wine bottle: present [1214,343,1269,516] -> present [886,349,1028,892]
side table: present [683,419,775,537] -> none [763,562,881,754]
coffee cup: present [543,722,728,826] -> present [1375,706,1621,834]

++++++++

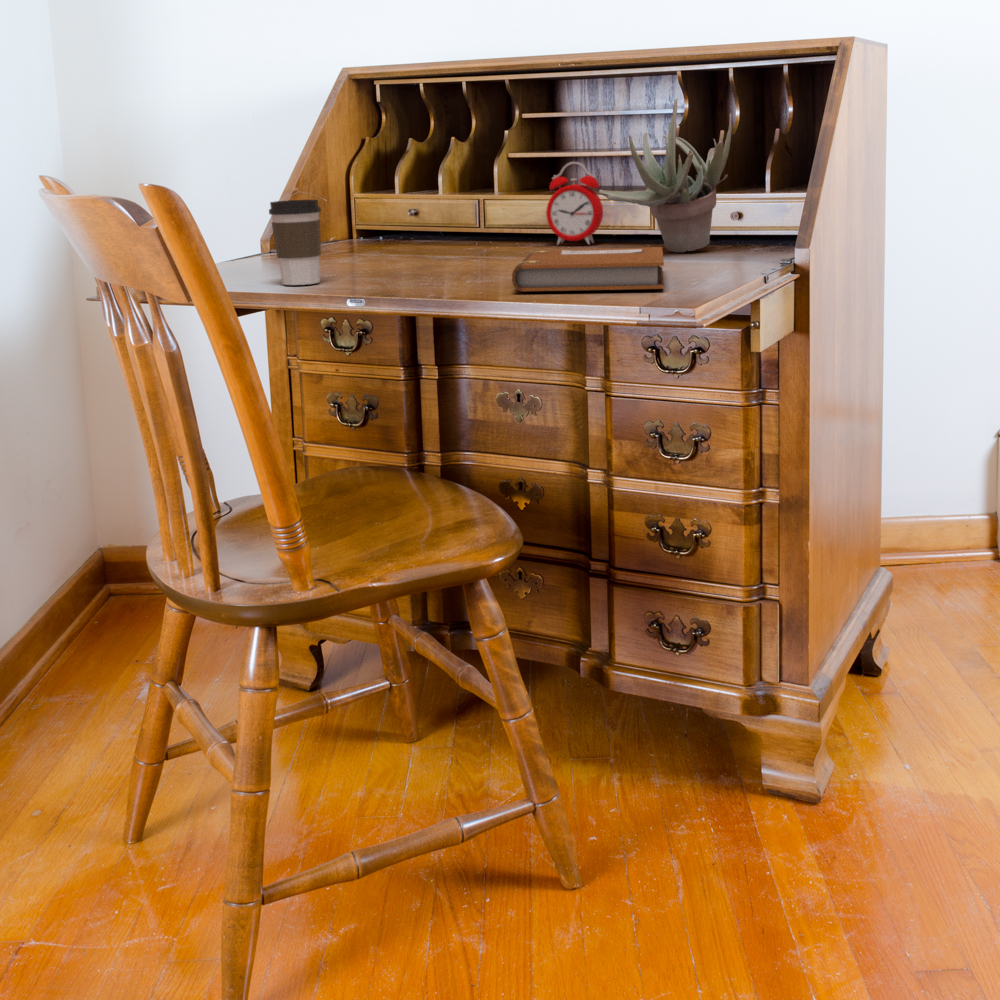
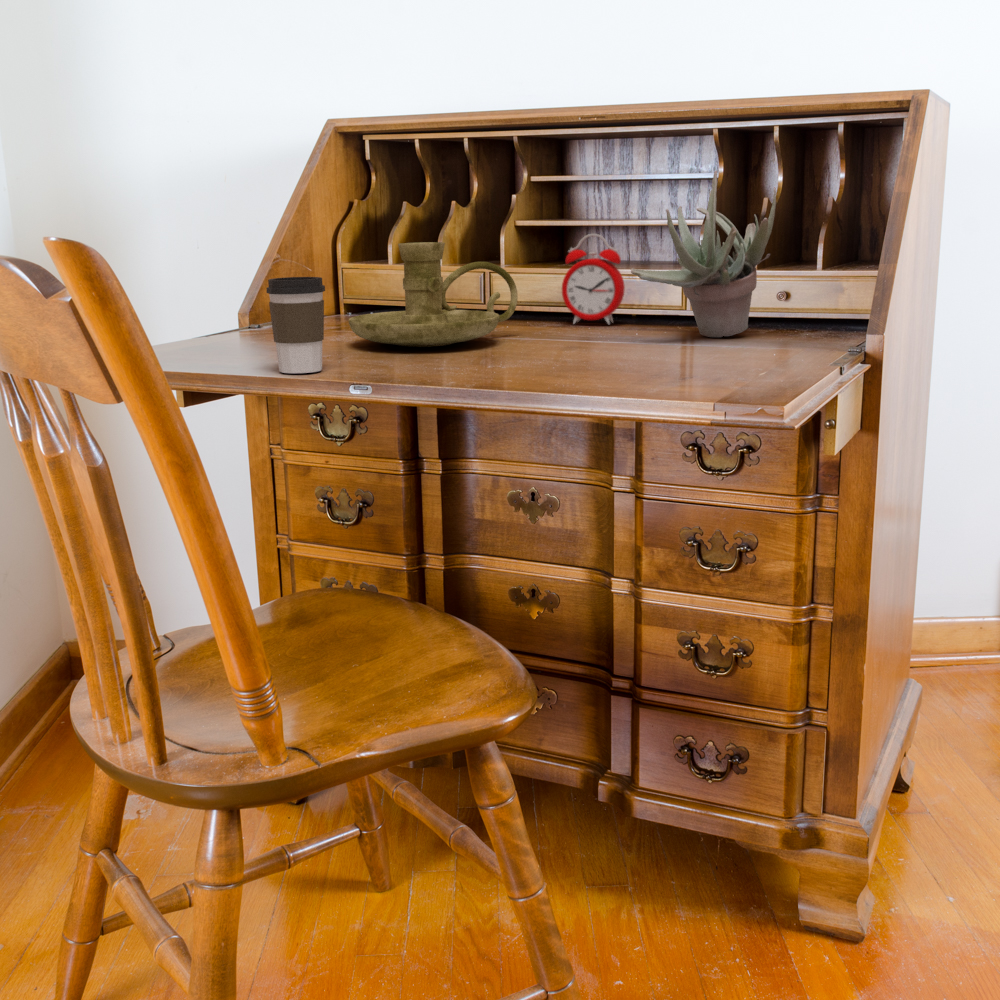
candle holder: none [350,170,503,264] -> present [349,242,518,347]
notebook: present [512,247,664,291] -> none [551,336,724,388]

++++++++

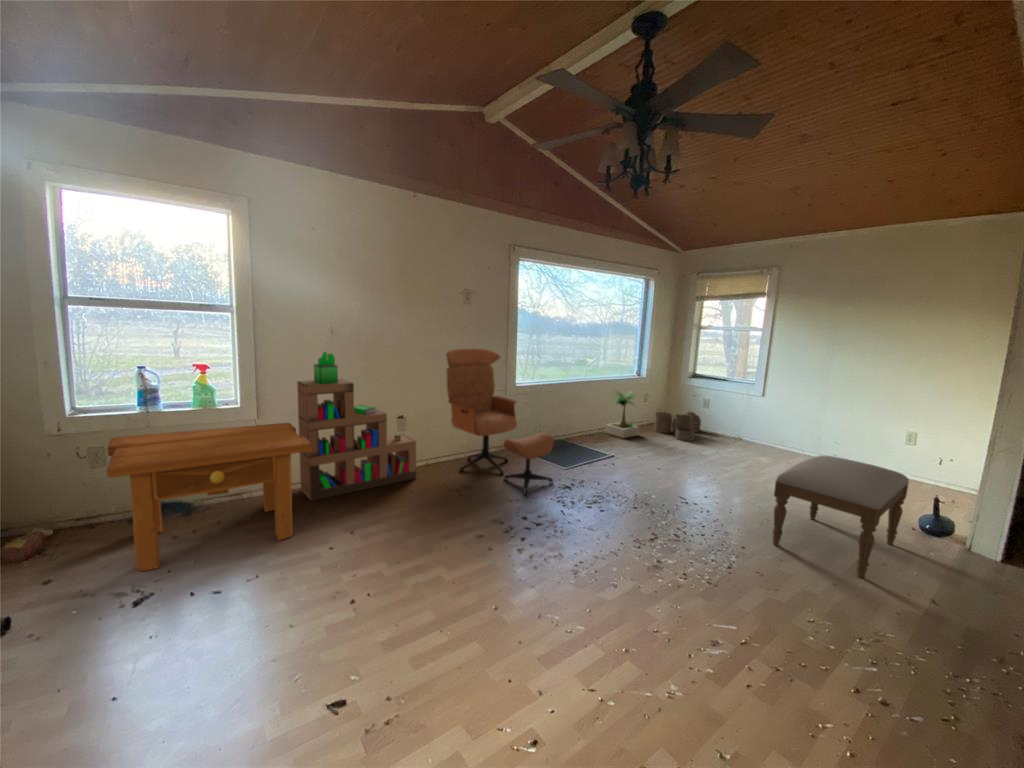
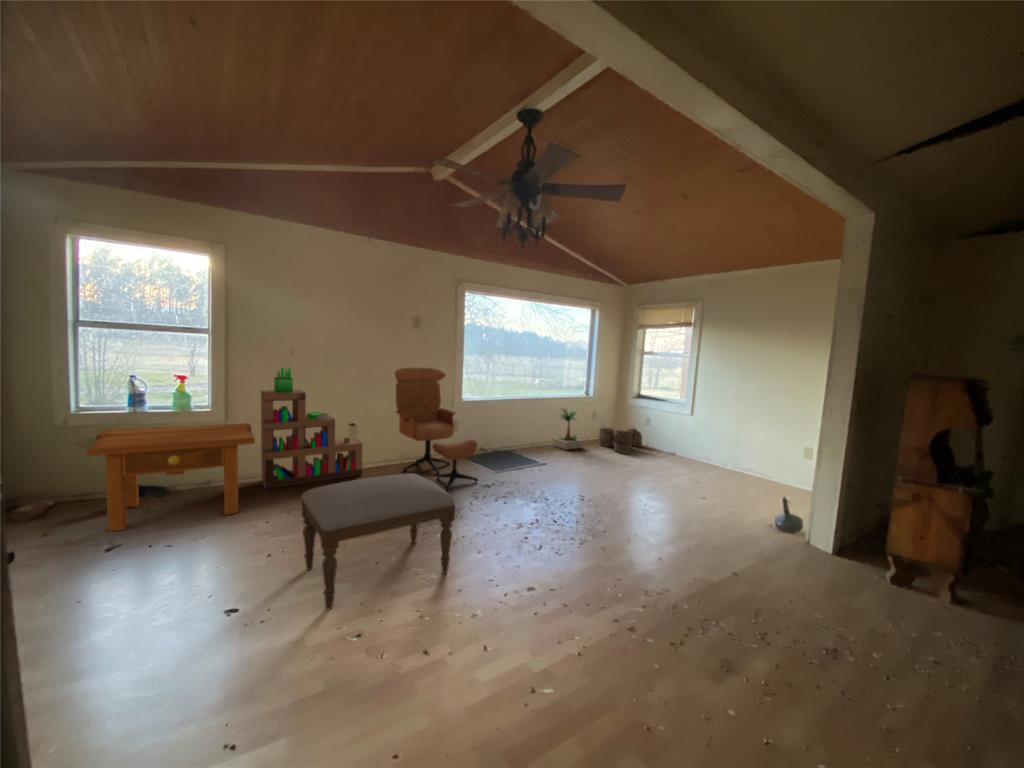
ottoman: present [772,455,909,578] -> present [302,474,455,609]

++++++++

Reproduce each line from the data that has "none" in it.

side table: present [683,419,775,537] -> none [763,562,881,754]
candle holder: none [350,170,503,264] -> present [349,242,518,347]
notebook: present [512,247,664,291] -> none [551,336,724,388]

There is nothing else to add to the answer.